While it's true that, all things being equal, a 256-bit graphics card offers double the memory bandwidth of its 128-bit counterpart, realistically, two graphics cards won't be separated only by bus size. Other factors, lsuch as the amount and speed of RAM, are always at play. For this reason, cards should always be compared by their overall memory bandwidth, never their bitrate.



Both 128- and 256-bit graphics cards are suitable for the vast majority of users. They are more than adequate for basic computing, and also for budget gaming and general use of 3D graphics packages like 3ds Max and Maya.
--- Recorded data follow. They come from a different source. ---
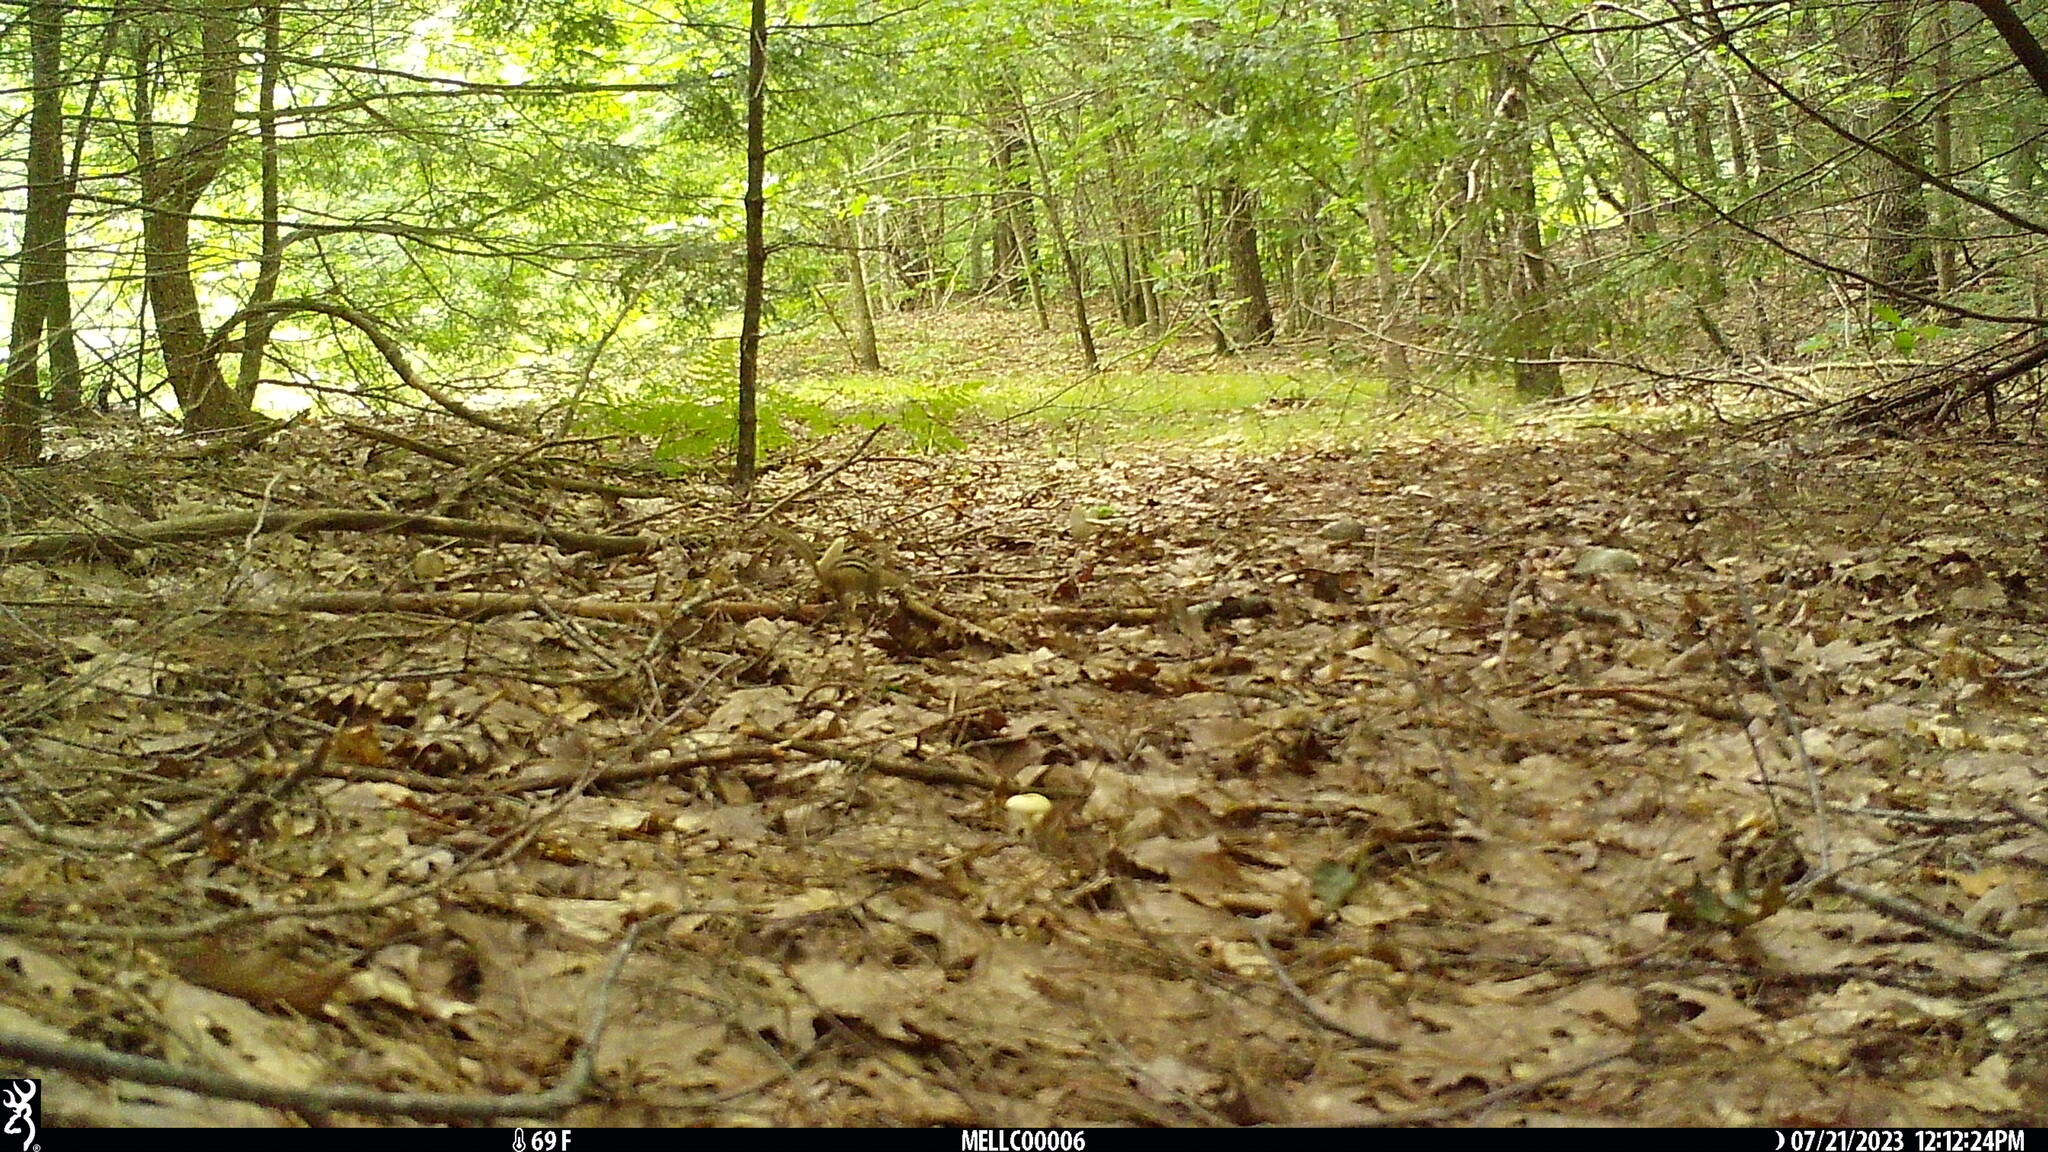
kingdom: Animalia
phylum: Chordata
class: Mammalia
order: Rodentia
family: Sciuridae
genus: Tamias
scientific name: Tamias striatus
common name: Eastern chipmunk
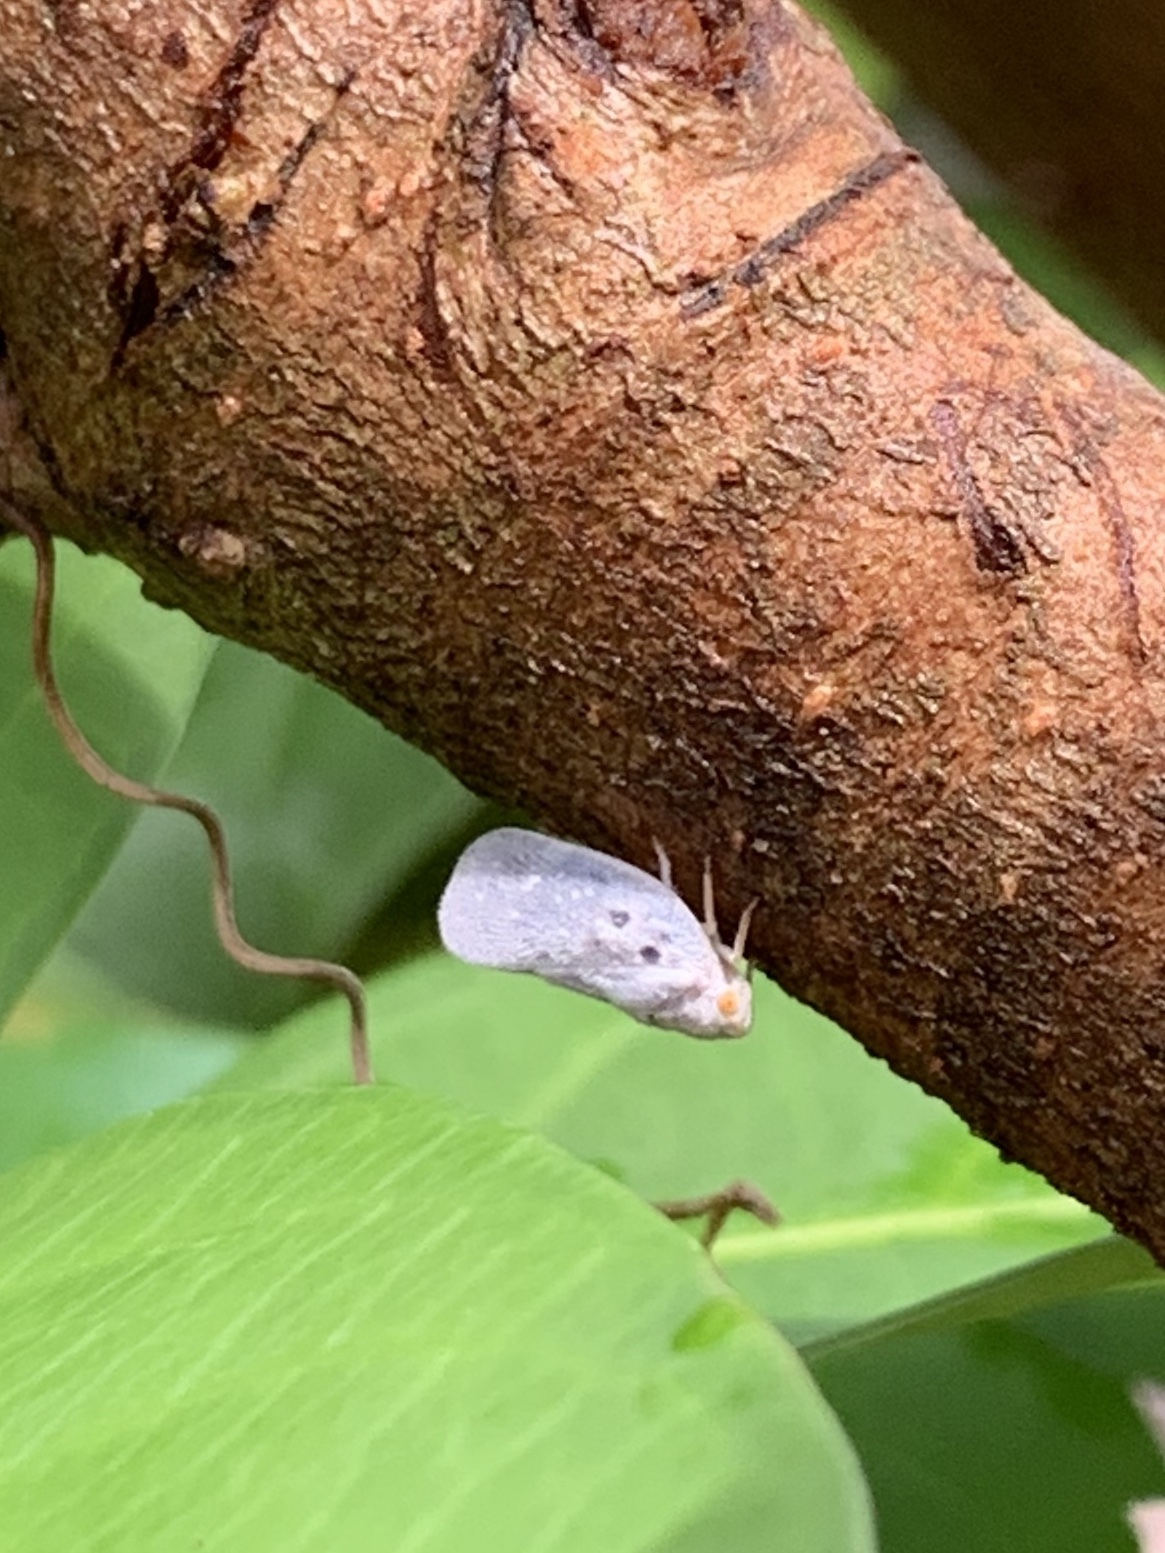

Enthusiast-level cards remain 256-bit, with only the most powerful and expensive performance-level cards rated at 320-, 384-, and in rare cases, 512-bit.



The bitrate of a graphics card is physically limited by the number of pins the processor has, so it can't be overclocked like a processor. A 128-bit card can never, in other words, be increased until it becomes a 256-bit card. Because memory bandwidth is a product of bitrate and RAM frequency, however, it's possible to increase a card's overall throughput by overclocking its RAM. And because bitrate and RAM frequency serve no purpose other than to contribute to overall memory bandwidth, any increase to one is effectively an increase for the other. That said, overclocking RAM is always more effective on cards with higher bitrates. An increase of 128 MHz to a 128-bit card's RAM frequency results in an additional 2.048 GB/s of throughput. If the card is 256-bit instead, that gain doubles to 4.096 GB/s.